The bang on the door told me to take the car and head to the Arenal and the sea and stay there, and do it quick smart. My Spanish was only a month old but the fireman managed to make it clear I needed to put all my gas bottles in the pool so they didn't explode in the heat. I grabbed a bag, passport, phone, cash and cards and left the firemen telling everyone else in Le Siset street.


Driving down from the cape, I started to see more of the red glow and there was more smoke, enough to slow to 20kph. There was a spot off the side of the road that revealed the full panoramic horror of it, another first for me and one I never want to see again. The fire was massive. It looked like someone had napalmed the Javea hills. I could almost see the wall of fire advance down the slopes towards the sea, slow as a cloud but advancing. I couldn't imagine it being stopped.

And my house and all its stuff were about a hundred yards away from it.


Planes and helicopters were everywhere, getting water from the sea, dumping it on the fire. They took the water from the swimming pools as well, which were much closer to the fire. The helicopters would drop a scoop into a pool and pinch over half of it. The thing was, sometimes they'd scoop up the gas bottles left in the pool as well. A little while later there would be random explosions across the hillsides.


I looked down on the Arenal. The fire hadn't got near there yet. I remembered wondering what would happen if it did. If the fire reached the sea there was only one thing to do, swim.


We all stuck it out in the Arenal, forced to stay in bars and restaurants until daylight. Everyone was aware of the fire, you just needed to head down onto the sand and you could see it, but life went on exactly the same as it did the day before as the bars in the street all combined to become one street-sized bar of all ages and races.

The adults lined the street outside the bars and the kids headed off with a ball or two to tear each other up in the safe area. Every so often, a stray ball and a broken glass would have one or two of them sat on their naughty steps, but this was life, all part of the sounds of a small Spanish town, fire or no fire. The street seemed to have some sort of immunity.

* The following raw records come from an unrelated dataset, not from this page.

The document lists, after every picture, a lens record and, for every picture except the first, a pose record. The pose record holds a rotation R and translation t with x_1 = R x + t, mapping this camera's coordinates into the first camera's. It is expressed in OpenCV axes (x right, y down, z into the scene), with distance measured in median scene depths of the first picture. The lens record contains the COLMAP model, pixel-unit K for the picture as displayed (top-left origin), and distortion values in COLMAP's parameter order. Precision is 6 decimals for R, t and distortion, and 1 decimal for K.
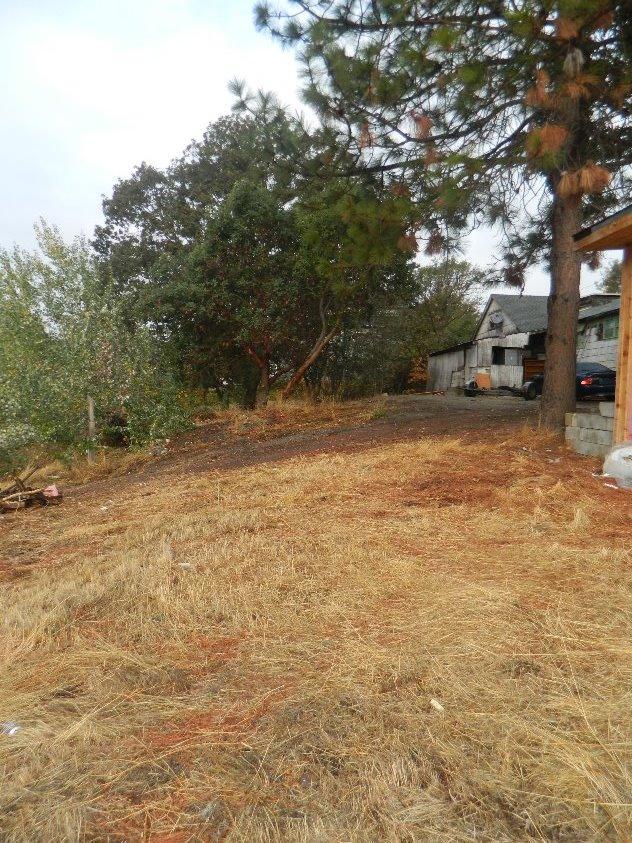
lens RADIAL K [[633.5, 0, 314.0], [0, 633.5, 420.5], [0, 0, 1]] dist [0.023489, 0.004686]
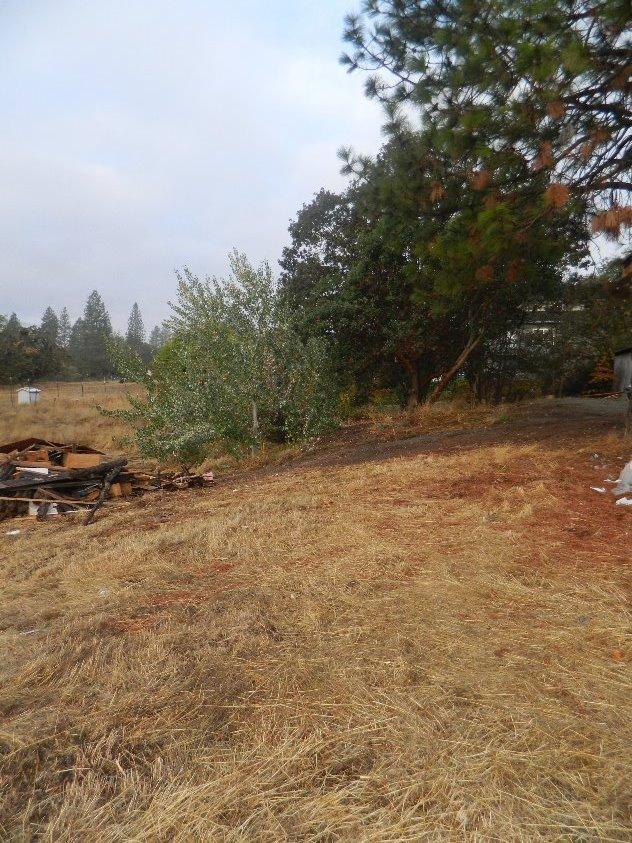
lens RADIAL K [[633.5, 0, 317.8], [0, 633.5, 421.8], [0, 0, 1]] dist [0.023489, 0.004686]
pose [[0.950741, 0.014072, -0.309666, 0.094175], [-0.012002, 0.999891, 0.008590, -0.007150], [0.309753, -0.004451, 0.950806, -0.080045]]
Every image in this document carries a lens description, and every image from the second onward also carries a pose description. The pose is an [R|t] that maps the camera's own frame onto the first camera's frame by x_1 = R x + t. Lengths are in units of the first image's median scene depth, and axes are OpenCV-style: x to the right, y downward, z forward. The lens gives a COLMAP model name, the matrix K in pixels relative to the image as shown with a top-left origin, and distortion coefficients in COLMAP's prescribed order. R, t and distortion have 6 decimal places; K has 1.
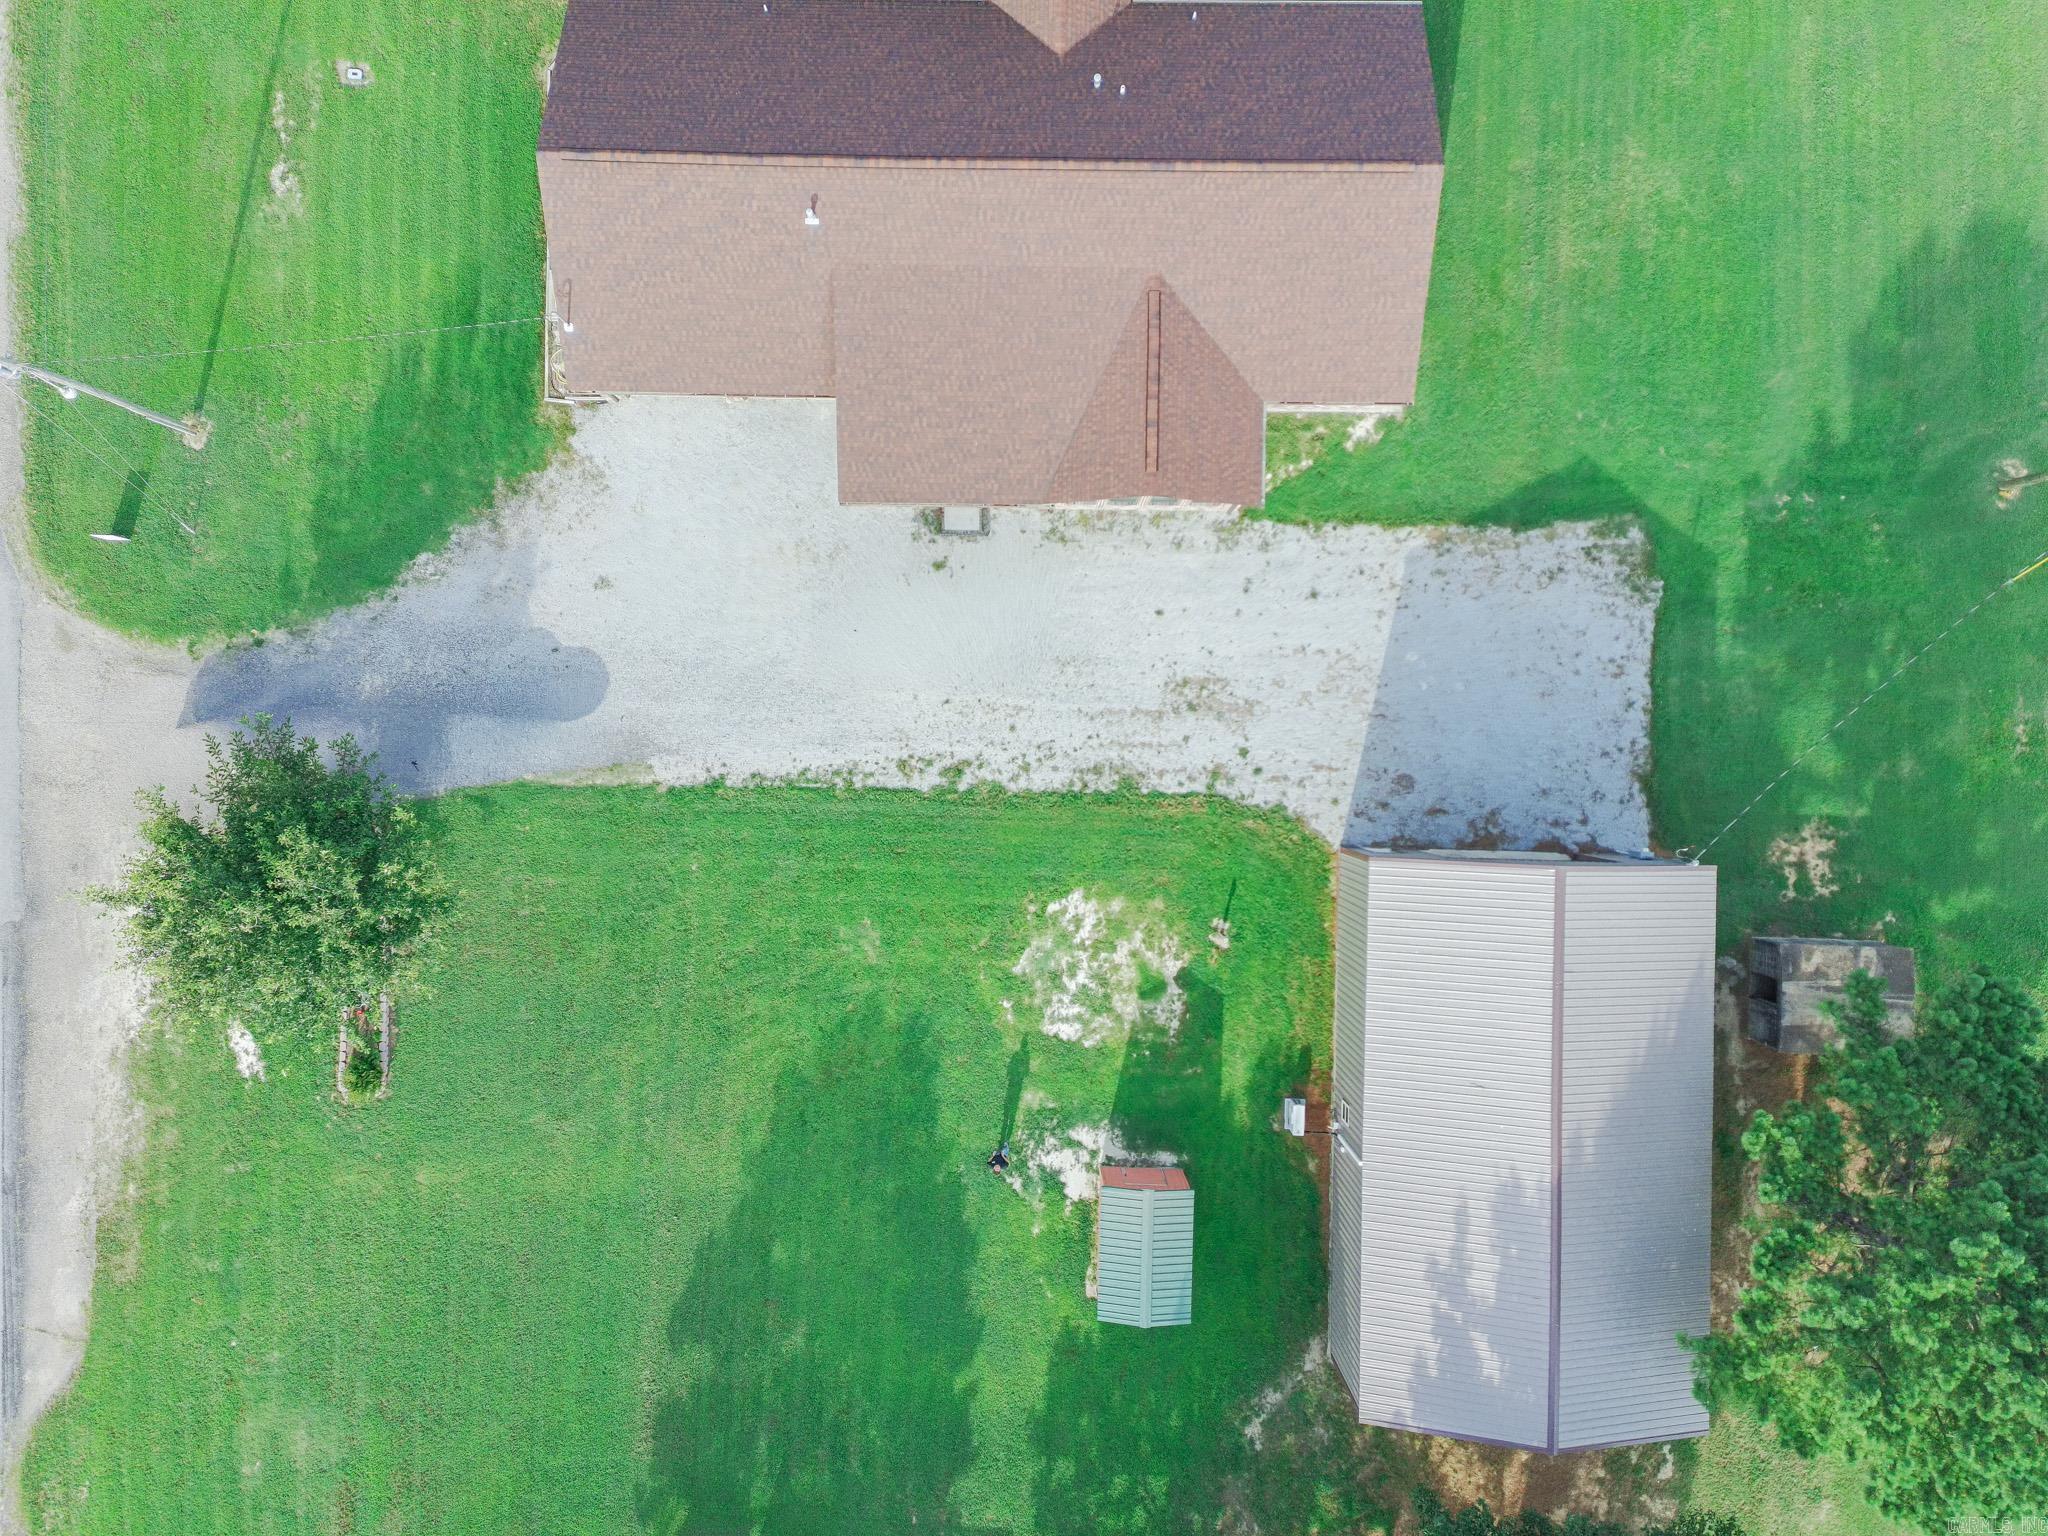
lens RADIAL K [[1493.6, 0, 1032.8], [0, 1493.6, 771.8], [0, 0, 1]] dist [0.083411, -0.074042]
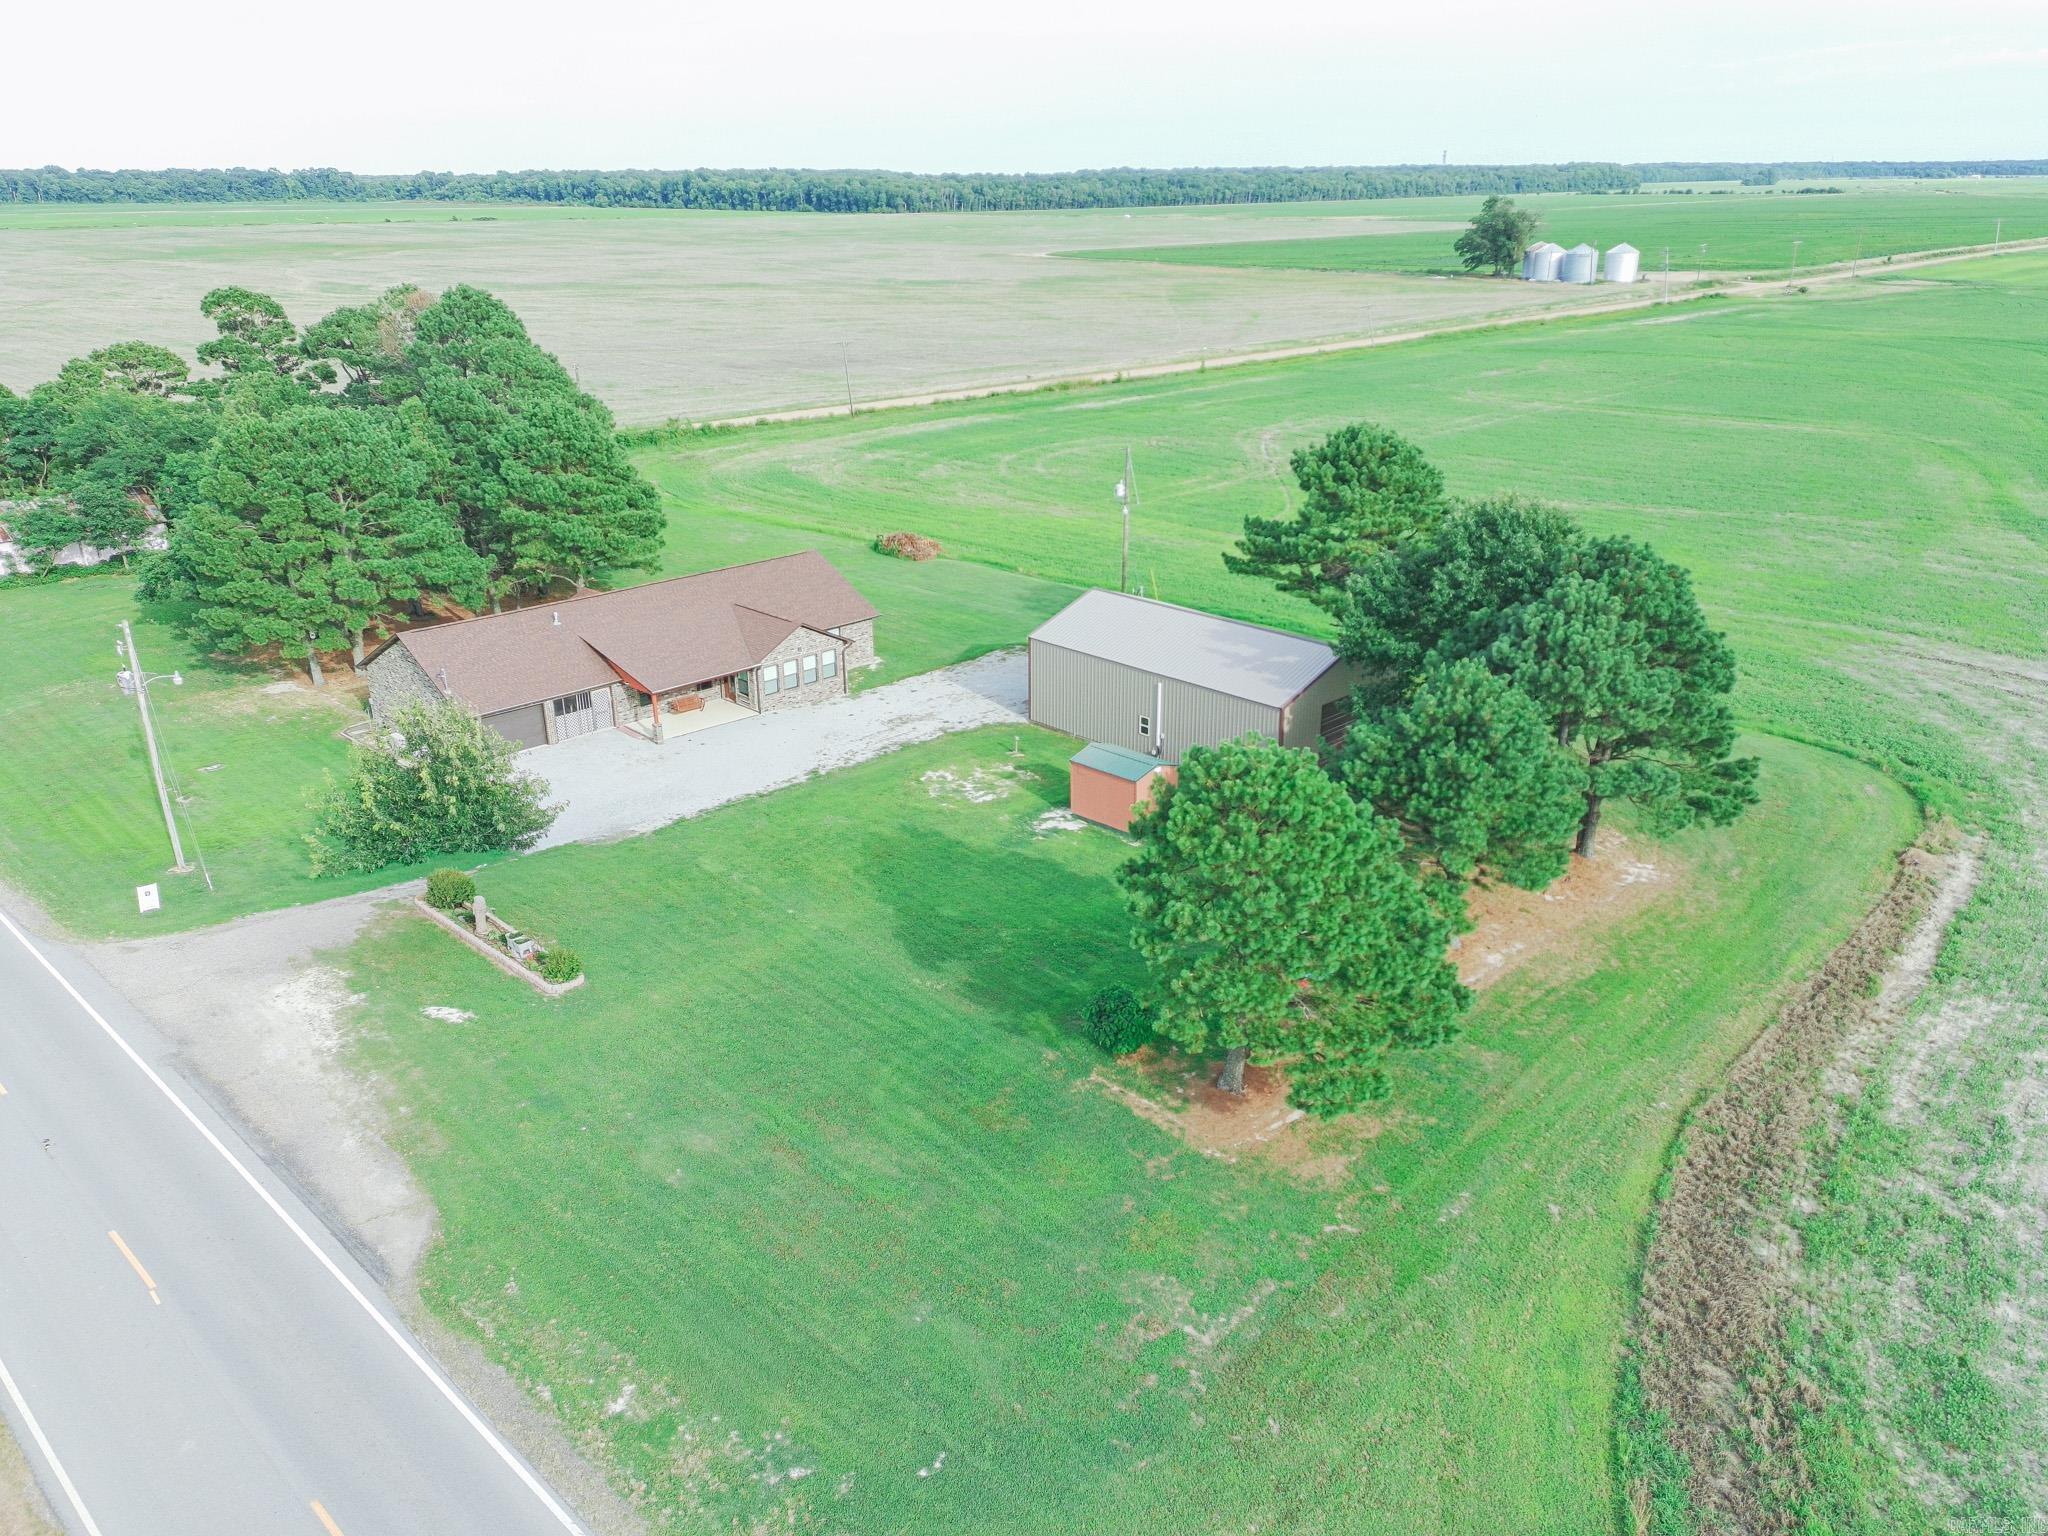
lens RADIAL K [[1493.6, 0, 1032.8], [0, 1493.6, 771.8], [0, 0, 1]] dist [0.083411, -0.074042]
pose [[0.696556, -0.269414, 0.665001, -0.890618], [0.717486, 0.255318, -0.648094, 1.123296], [0.004819, 0.928563, 0.371144, 0.446397]]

In the end, the fire never got to the sea. The wind had changed, came in from the sea and blew it back to where it had just burned and it ran out of things to burn. The firefighters got on top of it and it was over.


Later that day, they opened the road. The closer I got to the house, the more I wondered if I'd put my giant clown feet in it and made a huge mistake with this moving to Spain thing. Driving up that hill, my house, and what little I'd got in it, would probably be consumed by fire.


I turned into Le Siset. There was still a fair bit of smoke and I got a bad feeling. Was I about to open the scolding hot gate to reveal a crispy abode? But the closer I got, the more I knew none of it was coming from my house. The house was fine. Maybe it was immune, just like the street earlier. I had half a swimming pool left but Miguel had already stuck the hose in it. The filter's going to be put through its paces, he said.


There was a carpet of ash everywhere and the smell more than lingered, but the fire had been stopped and no-one had died.


Tomorrow, possibly with a big sigh of relief and a silent prayer for the fire crews, Javea would continue being busy and buzzy, fruity and so much fun. There was probably a festival starting any time soon. You know something is up with a peaceful world when the police start blocking bits of town off. There normally follows a battery of random explosions as some fabulous saint is processed through the streets on a trailer, robes and candles lining the roadsides. With or without a fire, Javea has the most festivals in Spain and Spain has the most festivals in Europe.


It was going to get noisy and thank the saints we were all still here.